→ **Supplied information**:
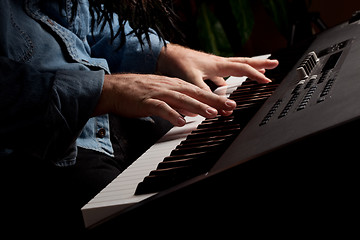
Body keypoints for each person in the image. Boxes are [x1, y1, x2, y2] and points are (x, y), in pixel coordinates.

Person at [0, 0, 278, 235]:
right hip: (35, 147)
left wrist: (165, 53)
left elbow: (83, 24)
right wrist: (107, 89)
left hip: (101, 118)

→ **Problem requirements**:
Your answer must be an exact copy of the listing, minus its pictures.

→ **Solved problem**:
Body keypoints for each person in the image. Boxes are [x1, y1, x2, y2] and points are (x, y), in pixel coordinates.

Person at [0, 0, 278, 235]:
right hip: (35, 147)
left wrist: (165, 53)
left elbow: (83, 24)
right wrist: (107, 89)
left hip: (101, 118)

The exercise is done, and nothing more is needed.